Kindertagesbetreuung
In früherer Zeit sprach man häufig von Kleinkinderbewahranstalten; mit ihnen hat moderne Kindertagesbetreuung absolut nichts mehr gemein. Heute werden Schwerpunkte auf die Förderung der Kinder und auf die Qualität von Erziehungsmodellen gelegt. Es sind unsere europäischen Nachbarn gewesen, die uns bei der der PISA-Studie aufschrecken ließen. Der Blick ins Ausland zeigte uns, dass das Betreuungsangebot für Kinder hierzulande zahlenmäßig gering ist. Er zeigte uns auch, dass wir verstärkt auf Bildung und Erziehung für echte Chancengleichheit achten sollten und dass auf die Lernaufnahmefähigkeit der Kleinen sinnvoller eingegangen werden muss. Es gibt viel zu tun!
Steigender Bedarf an Kindertagesbetreuung Im Tagesbetreuungsausbau-
gesetz (TAG) der Großen Koalition wurde ein breiter Ausbau der Betreuungsangebote für Kinder unter drei Jahren beschlossen.
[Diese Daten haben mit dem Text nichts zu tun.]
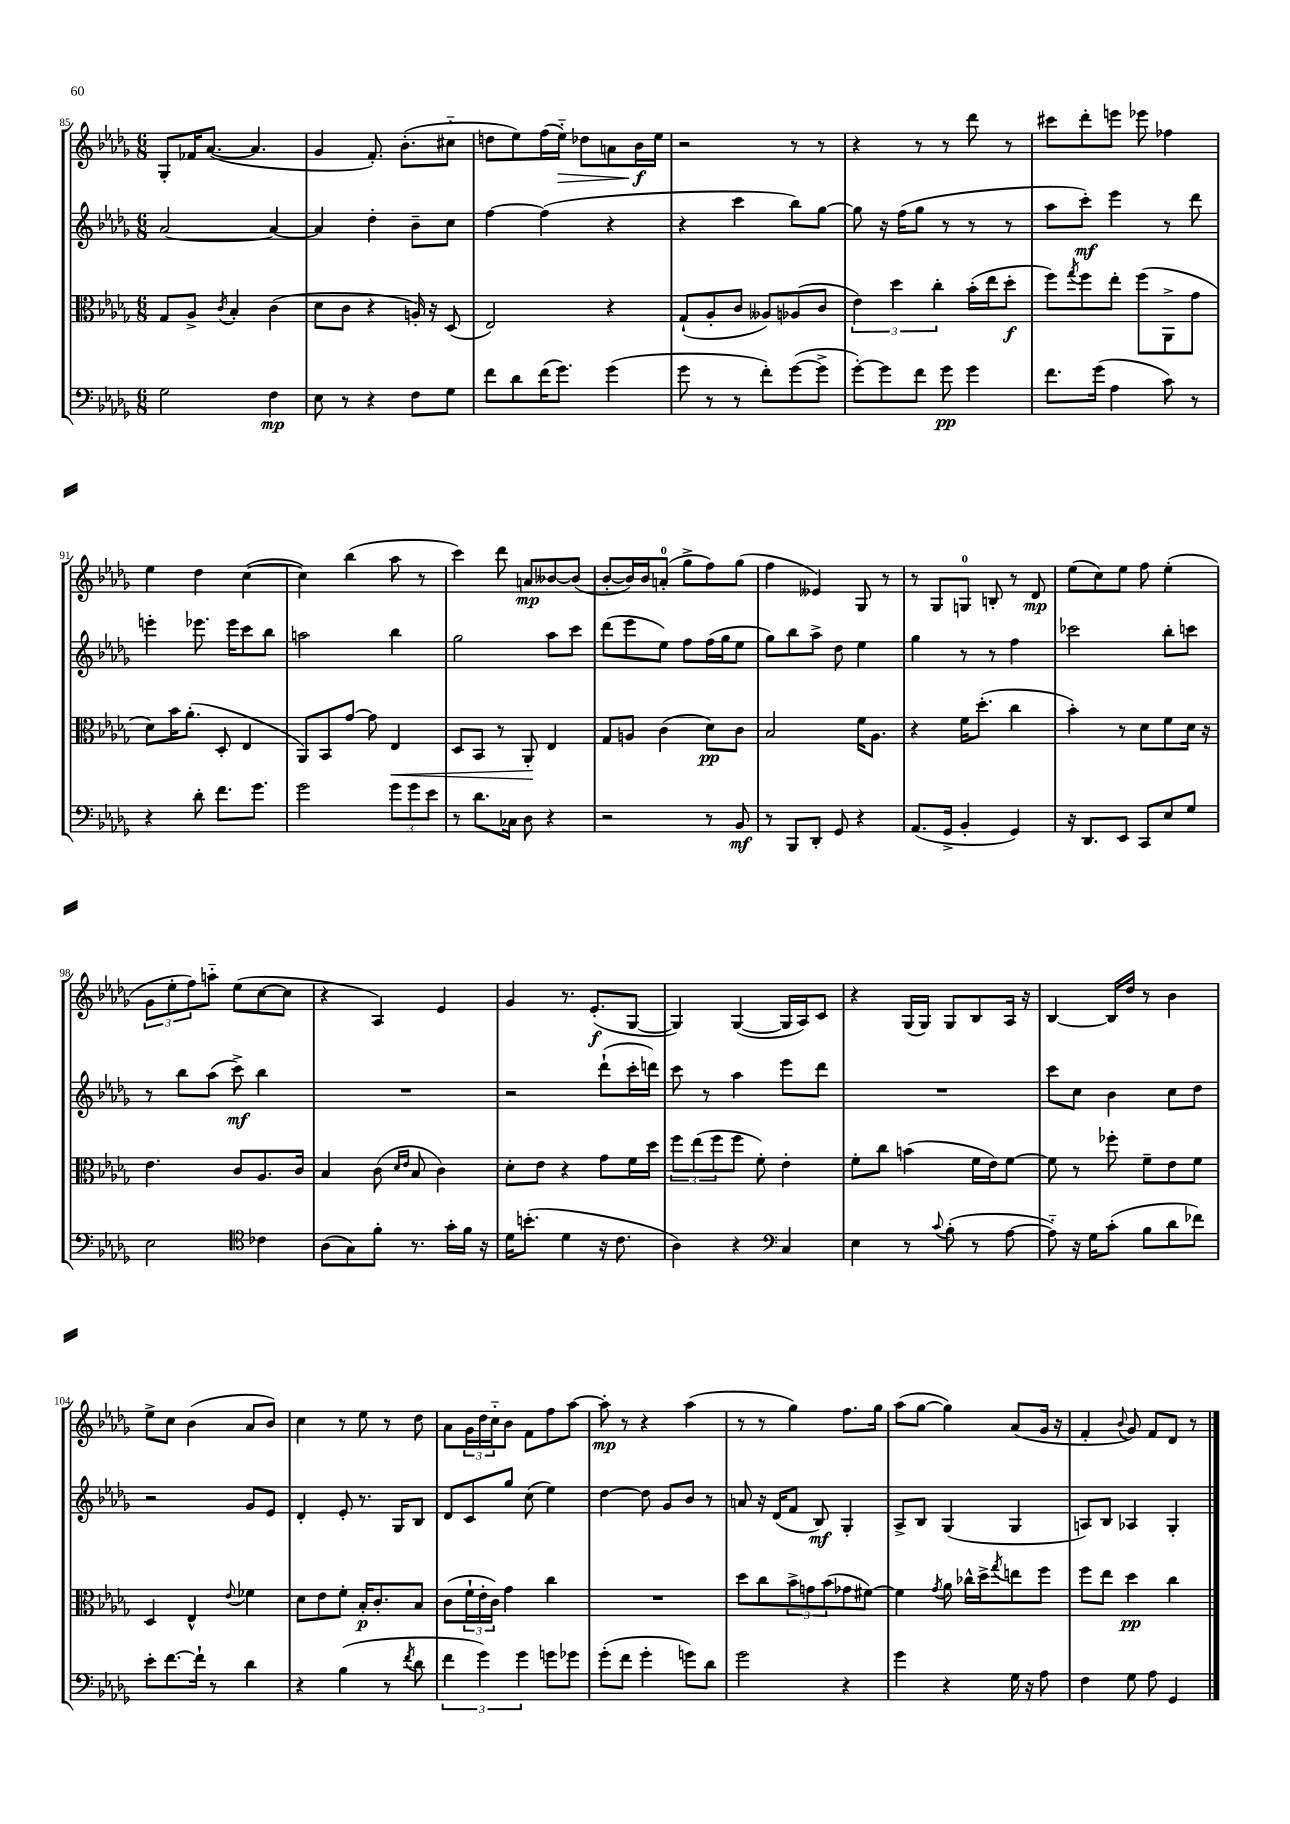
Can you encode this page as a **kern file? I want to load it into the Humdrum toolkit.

Ein wichtiger Schritt, damit Unternehmen auf der einen Seite nicht langfristig auf die fachliche Kompetenz gut ausgebildeter Mütter verzichten müssen und damit die Gleichstellung der Frau im Berufsleben ermöglicht wird. Andererseits wurde hiermit auch denjenigen Müttern Gutes getan, die vielleicht als Alleinerziehende berufstätig sind oder mit ihrem Einkommen wesentlich zur Unterhaltssicherung der Familie beitragen. Babysitter machen oftmals gute Jobs, dennoch sollte deren Tätigkeit durch Einrichtungen für die Kindertagesbetreuung ergänzt werden, um ein Komplettangebot zu schaffen. Vor allem sollen natürlich die Kleinen von derartigen Einrichtungen profitieren! Gerade die Erfahrung, dass Kinder früh andere Kinder zum Spielen benötigen, auch um den Umgang mit Konflikten zu lernen, macht Betreuungsstätten erforderlich.
Die besondere Lern- und Aufnahmefähigkeit in jungem Alter sollte beim pädagogischen Konzept berücksichtigt werden. Gute Kindertagesbetreuung vermittelt bereits den Kleinen Fremdsprachen in Bildern, ermöglicht ihnen musikalische Früherziehung, oftmals das Erlernen des Lesens und des Rechnens: Wird all das kindgerecht bereits in der Betreuung von Kleinkindern vermittelt, werden die Lerninhalte spielerisch und leicht, oft begierig aufgenommen. Nur einige Jahre später muss sich mancher Pubertierende, dem dieses Angebot nicht zuteil wurde, in den Unterstufen mühsam plagen, um die gleichen Lerninhalte zu verinnerlichen.